— PROBLEM TO WORK ON —
Please write out every record below exactly as it stands.

— THE RECORDS —
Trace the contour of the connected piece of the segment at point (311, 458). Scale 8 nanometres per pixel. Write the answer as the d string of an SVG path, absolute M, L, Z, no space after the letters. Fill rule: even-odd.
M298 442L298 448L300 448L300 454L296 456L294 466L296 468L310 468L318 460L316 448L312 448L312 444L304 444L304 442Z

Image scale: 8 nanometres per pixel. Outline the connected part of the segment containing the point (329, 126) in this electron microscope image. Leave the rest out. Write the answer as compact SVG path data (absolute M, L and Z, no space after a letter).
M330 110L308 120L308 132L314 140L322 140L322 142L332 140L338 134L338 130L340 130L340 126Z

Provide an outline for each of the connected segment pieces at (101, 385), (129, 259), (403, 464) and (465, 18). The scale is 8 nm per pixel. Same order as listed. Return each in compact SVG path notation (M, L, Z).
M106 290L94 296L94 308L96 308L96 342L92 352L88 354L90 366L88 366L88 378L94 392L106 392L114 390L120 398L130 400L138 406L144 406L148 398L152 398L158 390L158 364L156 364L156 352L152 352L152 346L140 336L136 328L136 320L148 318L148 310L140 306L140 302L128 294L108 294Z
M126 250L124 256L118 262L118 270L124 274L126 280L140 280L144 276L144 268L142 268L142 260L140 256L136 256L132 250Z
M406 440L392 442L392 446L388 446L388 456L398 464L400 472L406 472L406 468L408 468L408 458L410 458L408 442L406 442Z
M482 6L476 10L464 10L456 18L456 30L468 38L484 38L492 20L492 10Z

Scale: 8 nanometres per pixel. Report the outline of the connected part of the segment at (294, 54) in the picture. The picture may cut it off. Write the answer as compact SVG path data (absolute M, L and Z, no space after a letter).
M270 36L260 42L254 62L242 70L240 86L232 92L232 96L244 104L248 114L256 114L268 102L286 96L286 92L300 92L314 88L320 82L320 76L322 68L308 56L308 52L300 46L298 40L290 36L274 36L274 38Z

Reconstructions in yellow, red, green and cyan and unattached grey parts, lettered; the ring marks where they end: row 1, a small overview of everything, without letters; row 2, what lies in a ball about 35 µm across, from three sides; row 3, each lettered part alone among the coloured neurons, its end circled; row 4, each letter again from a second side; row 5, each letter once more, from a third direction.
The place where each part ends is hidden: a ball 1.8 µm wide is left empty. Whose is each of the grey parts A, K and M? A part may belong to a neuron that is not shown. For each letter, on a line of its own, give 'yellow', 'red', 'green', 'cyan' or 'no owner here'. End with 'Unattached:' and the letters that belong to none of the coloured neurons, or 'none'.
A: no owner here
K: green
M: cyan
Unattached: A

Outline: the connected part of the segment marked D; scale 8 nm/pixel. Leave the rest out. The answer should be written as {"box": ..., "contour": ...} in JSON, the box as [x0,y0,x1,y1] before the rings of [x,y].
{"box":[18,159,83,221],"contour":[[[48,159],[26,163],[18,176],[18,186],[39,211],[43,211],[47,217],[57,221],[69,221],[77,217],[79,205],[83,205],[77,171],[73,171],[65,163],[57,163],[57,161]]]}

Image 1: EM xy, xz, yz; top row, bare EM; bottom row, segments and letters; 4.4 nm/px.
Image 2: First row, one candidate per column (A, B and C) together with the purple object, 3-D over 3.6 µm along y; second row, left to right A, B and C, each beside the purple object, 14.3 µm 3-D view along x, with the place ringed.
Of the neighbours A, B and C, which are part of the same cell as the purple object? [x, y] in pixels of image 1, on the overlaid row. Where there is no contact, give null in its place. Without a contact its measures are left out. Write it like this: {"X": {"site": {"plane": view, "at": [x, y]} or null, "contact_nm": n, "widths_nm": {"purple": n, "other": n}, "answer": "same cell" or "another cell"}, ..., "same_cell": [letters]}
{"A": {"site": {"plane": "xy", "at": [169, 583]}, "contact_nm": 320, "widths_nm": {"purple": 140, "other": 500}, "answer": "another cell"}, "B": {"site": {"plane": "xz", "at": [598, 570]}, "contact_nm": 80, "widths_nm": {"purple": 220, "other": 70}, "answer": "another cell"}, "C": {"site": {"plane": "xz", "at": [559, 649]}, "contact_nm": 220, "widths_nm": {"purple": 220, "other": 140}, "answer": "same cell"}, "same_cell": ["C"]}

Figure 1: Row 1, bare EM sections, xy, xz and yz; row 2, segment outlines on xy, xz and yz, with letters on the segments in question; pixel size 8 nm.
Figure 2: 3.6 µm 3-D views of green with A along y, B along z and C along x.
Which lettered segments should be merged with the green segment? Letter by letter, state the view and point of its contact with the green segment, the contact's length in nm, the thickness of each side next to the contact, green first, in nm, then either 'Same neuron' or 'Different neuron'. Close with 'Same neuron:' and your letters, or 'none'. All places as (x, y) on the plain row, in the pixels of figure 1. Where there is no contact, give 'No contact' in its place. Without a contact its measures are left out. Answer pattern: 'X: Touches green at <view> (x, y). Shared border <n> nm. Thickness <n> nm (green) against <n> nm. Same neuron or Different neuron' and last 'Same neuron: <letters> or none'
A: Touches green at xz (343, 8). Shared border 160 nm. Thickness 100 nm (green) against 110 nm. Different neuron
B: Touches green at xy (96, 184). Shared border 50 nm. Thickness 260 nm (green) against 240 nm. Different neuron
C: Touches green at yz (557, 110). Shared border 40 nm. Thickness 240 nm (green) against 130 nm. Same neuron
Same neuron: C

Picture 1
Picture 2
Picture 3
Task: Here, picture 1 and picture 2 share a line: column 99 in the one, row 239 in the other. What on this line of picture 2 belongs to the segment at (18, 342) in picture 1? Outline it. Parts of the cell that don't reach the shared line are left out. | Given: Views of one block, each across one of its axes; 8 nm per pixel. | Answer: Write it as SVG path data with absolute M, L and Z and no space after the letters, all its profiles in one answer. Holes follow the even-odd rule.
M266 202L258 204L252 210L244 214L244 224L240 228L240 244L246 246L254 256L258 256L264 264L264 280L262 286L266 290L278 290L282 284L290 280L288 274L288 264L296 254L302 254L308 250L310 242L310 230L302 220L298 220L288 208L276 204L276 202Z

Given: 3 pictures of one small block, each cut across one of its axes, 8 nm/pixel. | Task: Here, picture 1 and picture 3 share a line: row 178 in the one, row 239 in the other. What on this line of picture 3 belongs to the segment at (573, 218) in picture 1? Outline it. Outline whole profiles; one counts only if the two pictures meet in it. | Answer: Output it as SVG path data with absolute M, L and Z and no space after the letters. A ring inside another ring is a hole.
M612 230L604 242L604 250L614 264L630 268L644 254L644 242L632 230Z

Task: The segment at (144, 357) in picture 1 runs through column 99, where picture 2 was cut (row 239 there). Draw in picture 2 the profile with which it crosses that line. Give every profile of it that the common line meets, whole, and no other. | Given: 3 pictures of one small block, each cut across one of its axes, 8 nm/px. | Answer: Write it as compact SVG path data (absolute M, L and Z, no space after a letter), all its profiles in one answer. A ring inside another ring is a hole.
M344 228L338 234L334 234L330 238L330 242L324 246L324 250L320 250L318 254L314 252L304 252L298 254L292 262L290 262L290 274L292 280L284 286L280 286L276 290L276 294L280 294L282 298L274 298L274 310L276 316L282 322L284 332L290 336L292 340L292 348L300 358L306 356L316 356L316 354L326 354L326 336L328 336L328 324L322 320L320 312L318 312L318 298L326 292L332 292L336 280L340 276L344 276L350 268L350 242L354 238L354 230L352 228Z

— ANSWER —
Trace the contour of the connected piece of the segment at point (311, 458). Scale 8 nanometres per pixel. Write the answer as the d string of an SVG path, absolute M, L, Z, no space after the letters. Fill rule: even-odd.
M298 442L298 448L300 448L300 454L296 456L294 466L296 468L310 468L318 460L316 448L312 448L312 444L304 444L304 442Z

Image scale: 8 nanometres per pixel. Outline the connected part of the segment containing the point (329, 126) in this electron microscope image. Leave the rest out. Write the answer as compact SVG path data (absolute M, L and Z, no space after a letter).
M330 110L308 120L308 132L314 140L322 140L322 142L332 140L338 134L338 130L340 130L340 126Z

Provide an outline for each of the connected segment pieces at (101, 385), (129, 259), (403, 464) and (465, 18). The scale is 8 nm per pixel. Same order as listed. Return each in compact SVG path notation (M, L, Z).
M106 290L94 296L94 308L96 308L96 342L92 352L88 354L90 366L88 366L88 378L94 392L106 392L114 390L120 398L130 400L138 406L144 406L148 398L152 398L158 390L158 364L156 364L156 352L152 352L152 346L140 336L136 328L136 320L148 318L148 310L140 306L140 302L128 294L108 294Z
M126 250L124 256L118 262L118 270L124 274L126 280L140 280L144 276L144 268L142 268L142 260L140 256L136 256L132 250Z
M406 440L392 442L392 446L388 446L388 456L398 464L400 472L406 472L406 468L408 468L408 458L410 458L408 442L406 442Z
M482 6L476 10L464 10L456 18L456 30L468 38L484 38L492 20L492 10Z

Scale: 8 nanometres per pixel. Report the outline of the connected part of the segment at (294, 54) in the picture. The picture may cut it off. Write the answer as compact SVG path data (absolute M, L and Z, no space after a letter).
M270 36L260 42L254 62L242 70L240 86L232 92L232 96L244 104L248 114L256 114L268 102L286 96L286 92L300 92L314 88L320 82L320 76L322 68L308 56L308 52L300 46L298 40L290 36L274 36L274 38Z

Reconstructions in yellow, red, green and cyan and unattached grey parts, lettered; the ring marks where they end: row 1, a small overview of everything, without letters; row 2, what lies in a ball about 35 µm across, from three sides; row 3, each lettered part alone among the coloured neurons, its end circled; row 4, each letter again from a second side; row 5, each letter once more, from a third direction.
The place where each part ends is hidden: a ball 1.8 µm wide is left empty. Whose is each of the grey parts A, K and M? A part may belong to a neuron that is not shown. For each letter, on a line of its own, give 'yellow', 'red', 'green', 'cyan' or 'no owner here'. End with 'Unattached:' and the letters that belong to none of the coloured neurons, or 'none'.
A: no owner here
K: green
M: cyan
Unattached: A

Outline: the connected part of the segment marked D; scale 8 nm/pixel. Leave the rest out. The answer should be written as {"box": ..., "contour": ...} in JSON, the box as [x0,y0,x1,y1] before the rings of [x,y].
{"box":[18,159,83,221],"contour":[[[48,159],[26,163],[18,176],[18,186],[39,211],[43,211],[47,217],[57,221],[69,221],[77,217],[79,205],[83,205],[77,171],[73,171],[65,163],[57,163],[57,161]]]}

Image 1: EM xy, xz, yz; top row, bare EM; bottom row, segments and letters; 4.4 nm/px.
Image 2: First row, one candidate per column (A, B and C) together with the purple object, 3-D over 3.6 µm along y; second row, left to right A, B and C, each beside the purple object, 14.3 µm 3-D view along x, with the place ringed.
Of the neighbours A, B and C, which are part of the same cell as the purple object? [x, y] in pixels of image 1, on the overlaid row. Where there is no contact, give null in its place. Without a contact its measures are left out. Write it like this: {"X": {"site": {"plane": view, "at": [x, y]} or null, "contact_nm": n, "widths_nm": {"purple": n, "other": n}, "answer": "same cell" or "another cell"}, ..., "same_cell": [letters]}
{"A": {"site": {"plane": "xy", "at": [169, 583]}, "contact_nm": 320, "widths_nm": {"purple": 140, "other": 500}, "answer": "another cell"}, "B": {"site": {"plane": "xz", "at": [598, 570]}, "contact_nm": 80, "widths_nm": {"purple": 220, "other": 70}, "answer": "another cell"}, "C": {"site": {"plane": "xz", "at": [559, 649]}, "contact_nm": 220, "widths_nm": {"purple": 220, "other": 140}, "answer": "same cell"}, "same_cell": ["C"]}

Figure 1: Row 1, bare EM sections, xy, xz and yz; row 2, segment outlines on xy, xz and yz, with letters on the segments in question; pixel size 8 nm.
Figure 2: 3.6 µm 3-D views of green with A along y, B along z and C along x.
Which lettered segments should be merged with the green segment? Letter by letter, state the view and point of its contact with the green segment, the contact's length in nm, the thickness of each side next to the contact, green first, in nm, then either 'Same neuron' or 'Different neuron'. Close with 'Same neuron:' and your letters, or 'none'. All places as (x, y) on the plain row, in the pixels of figure 1. Where there is no contact, give 'No contact' in its place. Without a contact its measures are left out. Answer pattern: 'X: Touches green at <view> (x, y). Shared border <n> nm. Thickness <n> nm (green) against <n> nm. Same neuron or Different neuron' and last 'Same neuron: <letters> or none'
A: Touches green at xz (343, 8). Shared border 160 nm. Thickness 100 nm (green) against 110 nm. Different neuron
B: Touches green at xy (96, 184). Shared border 50 nm. Thickness 260 nm (green) against 240 nm. Different neuron
C: Touches green at yz (557, 110). Shared border 40 nm. Thickness 240 nm (green) against 130 nm. Same neuron
Same neuron: C

Picture 1
Picture 2
Picture 3
Task: Here, picture 1 and picture 2 share a line: column 99 in the one, row 239 in the other. What on this line of picture 2 belongs to the segment at (18, 342) in picture 1? Outline it. Parts of the cell that don't reach the shared line are left out. | Given: Views of one block, each across one of its axes; 8 nm per pixel. | Answer: Write it as SVG path data with absolute M, L and Z and no space after the letters, all its profiles in one answer. Holes follow the even-odd rule.
M266 202L258 204L252 210L244 214L244 224L240 228L240 244L246 246L254 256L258 256L264 264L264 280L262 286L266 290L278 290L282 284L290 280L288 274L288 264L296 254L302 254L308 250L310 242L310 230L302 220L298 220L288 208L276 204L276 202Z

Given: 3 pictures of one small block, each cut across one of its axes, 8 nm/pixel. | Task: Here, picture 1 and picture 3 share a line: row 178 in the one, row 239 in the other. What on this line of picture 3 belongs to the segment at (573, 218) in picture 1? Outline it. Outline whole profiles; one counts only if the two pictures meet in it. | Answer: Output it as SVG path data with absolute M, L and Z and no space after the letters. A ring inside another ring is a hole.
M612 230L604 242L604 250L614 264L630 268L644 254L644 242L632 230Z

Task: The segment at (144, 357) in picture 1 runs through column 99, where picture 2 was cut (row 239 there). Draw in picture 2 the profile with which it crosses that line. Give every profile of it that the common line meets, whole, and no other. | Given: 3 pictures of one small block, each cut across one of its axes, 8 nm/px. | Answer: Write it as compact SVG path data (absolute M, L and Z, no space after a letter), all its profiles in one answer. A ring inside another ring is a hole.
M344 228L338 234L334 234L330 238L330 242L324 246L324 250L320 250L318 254L314 252L304 252L298 254L292 262L290 262L290 274L292 280L284 286L280 286L276 290L276 294L280 294L282 298L274 298L274 310L276 316L282 322L284 332L290 336L292 340L292 348L300 358L306 356L316 356L316 354L326 354L326 336L328 336L328 324L322 320L320 312L318 312L318 298L326 292L332 292L336 280L340 276L344 276L350 268L350 242L354 238L354 230L352 228Z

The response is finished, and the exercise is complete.